## PROBLEM
Search the listing below for the word "Cairo", and copy every line in which it turns up.

## PROVIDED INFORMATION
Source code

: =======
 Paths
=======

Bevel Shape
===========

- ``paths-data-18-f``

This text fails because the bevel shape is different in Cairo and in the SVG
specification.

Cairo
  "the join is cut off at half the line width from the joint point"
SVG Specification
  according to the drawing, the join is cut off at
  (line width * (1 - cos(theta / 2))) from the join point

## RESULT OF THIS TASK
This text fails because the bevel shape is different in Cairo and in the SVG
Cairo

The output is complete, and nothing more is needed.